• _Trecho fornecido_
______________________________

26.7.13

A FAMÍLIA HUMANA - Ramatís

A família, na sua convenção carnal, reúne espíritos adversários imantados pelo ódio ou amigos unidos pelo amor do pretérito! Uns, vibram pela vingança ainda latente no âmago do seu psiquismo intolerante; outros, vivem os estímulos amorosos e fraternos de longa amizade! 

No desdobramento da vivência no lar, desde as etapas de criança, moço, homem maduro e velho, os espíritos ali encarnados conflitam-se sob os desejos e ambições pessoais. E a tempestade humana só ameniza quando alguém renuncia, ou pelo conhecimento superior exemplificado pela tolerância fraterna.

______________________________

• _Dados de entrada_
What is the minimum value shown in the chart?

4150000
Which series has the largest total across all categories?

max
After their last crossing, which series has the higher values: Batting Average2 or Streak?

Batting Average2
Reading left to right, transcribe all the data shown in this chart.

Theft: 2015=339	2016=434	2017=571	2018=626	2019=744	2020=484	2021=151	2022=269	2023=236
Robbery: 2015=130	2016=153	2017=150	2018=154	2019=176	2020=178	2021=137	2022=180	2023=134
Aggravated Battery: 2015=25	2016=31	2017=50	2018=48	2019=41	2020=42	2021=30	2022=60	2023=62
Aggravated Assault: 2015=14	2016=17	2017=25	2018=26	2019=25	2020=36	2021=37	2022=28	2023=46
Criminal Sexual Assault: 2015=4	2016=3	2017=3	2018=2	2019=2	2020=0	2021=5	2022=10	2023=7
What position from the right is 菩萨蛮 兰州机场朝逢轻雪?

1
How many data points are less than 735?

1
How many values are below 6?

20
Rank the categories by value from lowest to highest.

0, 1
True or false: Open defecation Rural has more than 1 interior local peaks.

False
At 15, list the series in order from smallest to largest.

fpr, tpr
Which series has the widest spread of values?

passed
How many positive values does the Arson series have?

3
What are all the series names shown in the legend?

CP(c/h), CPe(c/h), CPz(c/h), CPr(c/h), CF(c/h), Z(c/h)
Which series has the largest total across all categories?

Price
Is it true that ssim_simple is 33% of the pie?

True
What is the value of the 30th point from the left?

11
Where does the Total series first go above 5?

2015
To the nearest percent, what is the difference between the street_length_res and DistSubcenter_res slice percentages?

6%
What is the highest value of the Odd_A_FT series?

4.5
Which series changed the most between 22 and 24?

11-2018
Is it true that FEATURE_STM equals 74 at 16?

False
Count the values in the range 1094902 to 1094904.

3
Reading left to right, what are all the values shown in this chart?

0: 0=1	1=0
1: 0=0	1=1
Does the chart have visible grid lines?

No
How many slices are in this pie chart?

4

______________________________

• _Exercícios a fazer_
1. Atualize o trecho sobre a família humana, reproduzindo-o começando em "A família, na" e terminando em "de longa amizade!", com "pretérito" substituído por "passado".
2. Prossiga com o texto sobre a família humana a partir do ponto em que ele para.

• _Respostas por tarefa_
1.
A família, na sua convenção carnal, reúne espíritos adversários imantados pelo ódio ou amigos unidos pelo amor do passado! Uns, vibram pela vingança ainda latente no âmago do seu psiquismo intolerante; outros, vivem os estímulos amorosos e fraternos de longa amizade!

2.
Daí, as cenas trágicas é algo comum entre os próprios componentes carnais das famílias terrenas, cujos acontecimentos desairosos são mais freqüentes nos lares primários, onde o ódio e a frustração gravados na memória perispiritual do passado estouram com tal violência e desamor, que se transformam em acontecimentos lastimáveis!


Por isso, a família humana significa a "trégua" de lutas odiosas entre os espíritos adversos desde várias vidas anteriores. O vínculo consangüíneo é um recurso capaz de amenizar o entrechoque de espíritos faltosos e que se atenua por força da sobrevivência carnal sob o mesmo ascendente biológico.